• [What the task asks] Edit the lines from the one containing "about the variant" through the one containing "This module is", inclusive, replacing "evidence" with "signal" and leaving everything else unchanged.

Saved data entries

..............................

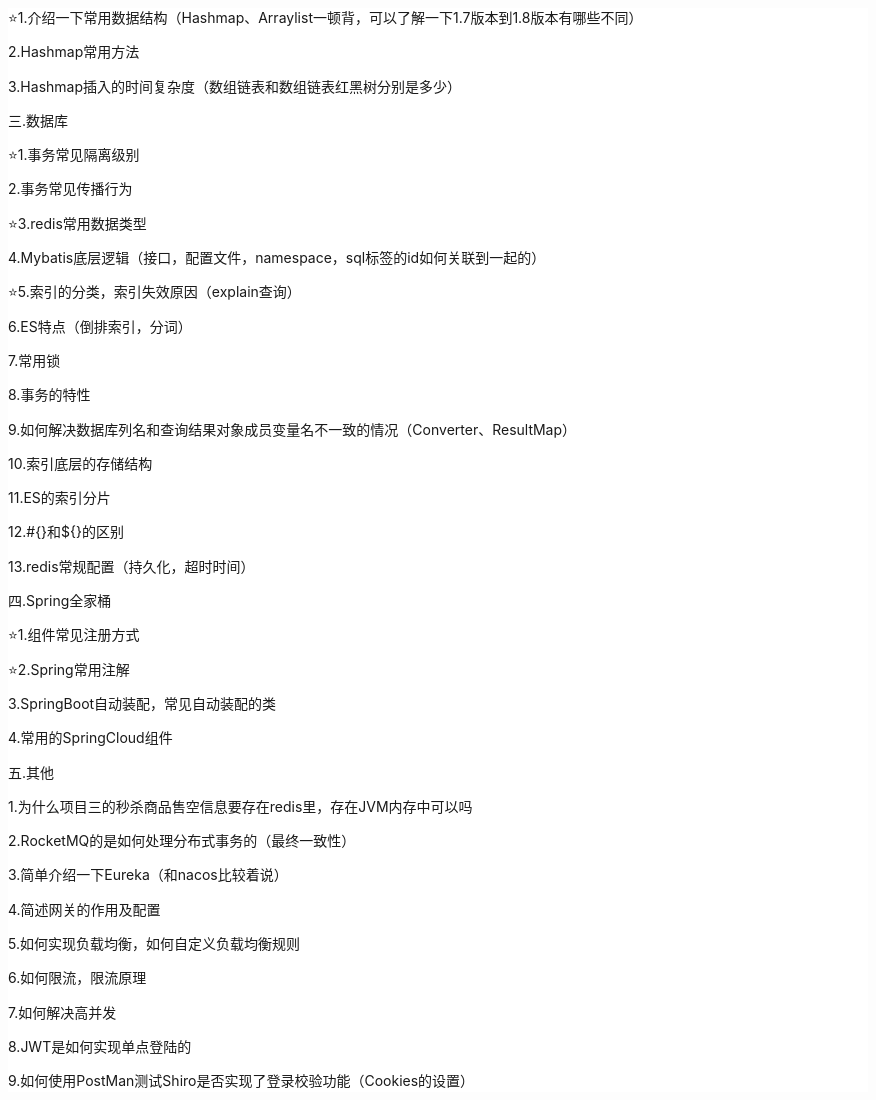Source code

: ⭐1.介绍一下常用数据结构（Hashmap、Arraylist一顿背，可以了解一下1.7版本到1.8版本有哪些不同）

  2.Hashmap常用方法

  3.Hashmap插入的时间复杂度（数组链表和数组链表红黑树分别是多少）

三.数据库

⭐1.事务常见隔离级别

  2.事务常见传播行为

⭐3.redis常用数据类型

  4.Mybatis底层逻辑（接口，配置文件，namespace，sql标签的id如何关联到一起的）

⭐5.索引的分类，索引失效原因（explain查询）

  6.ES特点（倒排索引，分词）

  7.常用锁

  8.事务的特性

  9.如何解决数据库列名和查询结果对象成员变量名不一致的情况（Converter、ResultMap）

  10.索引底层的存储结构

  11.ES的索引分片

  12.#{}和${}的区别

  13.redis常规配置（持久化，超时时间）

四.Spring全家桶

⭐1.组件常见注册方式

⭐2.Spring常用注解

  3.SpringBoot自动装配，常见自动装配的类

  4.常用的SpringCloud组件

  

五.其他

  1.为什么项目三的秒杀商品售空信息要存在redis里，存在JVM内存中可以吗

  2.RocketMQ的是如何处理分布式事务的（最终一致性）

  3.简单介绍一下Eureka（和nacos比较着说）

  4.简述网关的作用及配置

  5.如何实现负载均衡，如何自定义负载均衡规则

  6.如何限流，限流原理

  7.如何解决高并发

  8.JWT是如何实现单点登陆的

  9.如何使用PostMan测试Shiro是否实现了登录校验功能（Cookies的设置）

..............................

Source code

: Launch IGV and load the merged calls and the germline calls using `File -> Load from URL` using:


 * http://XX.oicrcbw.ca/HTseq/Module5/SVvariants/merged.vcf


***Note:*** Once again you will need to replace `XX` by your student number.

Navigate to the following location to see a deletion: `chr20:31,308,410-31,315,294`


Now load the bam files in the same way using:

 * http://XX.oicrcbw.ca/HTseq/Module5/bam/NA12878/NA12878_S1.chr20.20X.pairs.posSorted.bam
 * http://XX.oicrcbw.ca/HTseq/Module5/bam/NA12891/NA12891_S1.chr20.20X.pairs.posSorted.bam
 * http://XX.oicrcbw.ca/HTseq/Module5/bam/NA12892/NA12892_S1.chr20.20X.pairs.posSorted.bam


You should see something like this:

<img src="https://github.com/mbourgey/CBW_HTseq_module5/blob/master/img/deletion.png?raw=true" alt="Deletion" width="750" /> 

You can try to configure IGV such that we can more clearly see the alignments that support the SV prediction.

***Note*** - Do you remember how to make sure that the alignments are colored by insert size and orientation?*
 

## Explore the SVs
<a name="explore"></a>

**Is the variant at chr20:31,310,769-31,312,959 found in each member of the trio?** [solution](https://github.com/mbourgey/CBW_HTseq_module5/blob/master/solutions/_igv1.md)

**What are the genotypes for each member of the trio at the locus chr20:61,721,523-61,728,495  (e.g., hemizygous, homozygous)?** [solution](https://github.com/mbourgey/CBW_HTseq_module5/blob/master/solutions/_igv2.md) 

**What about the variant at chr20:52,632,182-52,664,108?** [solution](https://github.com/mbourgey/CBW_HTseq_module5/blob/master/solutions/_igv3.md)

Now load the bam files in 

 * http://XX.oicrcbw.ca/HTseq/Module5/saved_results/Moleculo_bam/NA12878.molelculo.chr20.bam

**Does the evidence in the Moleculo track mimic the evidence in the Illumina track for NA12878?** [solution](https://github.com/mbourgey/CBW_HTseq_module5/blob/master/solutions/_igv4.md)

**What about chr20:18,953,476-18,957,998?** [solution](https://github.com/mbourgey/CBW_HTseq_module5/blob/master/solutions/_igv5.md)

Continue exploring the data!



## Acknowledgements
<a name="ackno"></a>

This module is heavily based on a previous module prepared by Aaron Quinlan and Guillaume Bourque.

..............................

• [Solution for this task]
**What about the variant at chr20:52,632,182-52,664,108?** [solution](https://github.com/mbourgey/CBW_HTseq_module5/blob/master/solutions/_igv3.md)

Now load the bam files in 

 * http://XX.oicrcbw.ca/HTseq/Module5/saved_results/Moleculo_bam/NA12878.molelculo.chr20.bam

**Does the signal in the Moleculo track mimic the signal in the Illumina track for NA12878?** [solution](https://github.com/mbourgey/CBW_HTseq_module5/blob/master/solutions/_igv4.md)

**What about chr20:18,953,476-18,957,998?** [solution](https://github.com/mbourgey/CBW_HTseq_module5/blob/master/solutions/_igv5.md)

Continue exploring the data!



## Acknowledgements
<a name="ackno"></a>

This module is heavily based on a previous module prepared by Aaron Quinlan and Guillaume Bourque.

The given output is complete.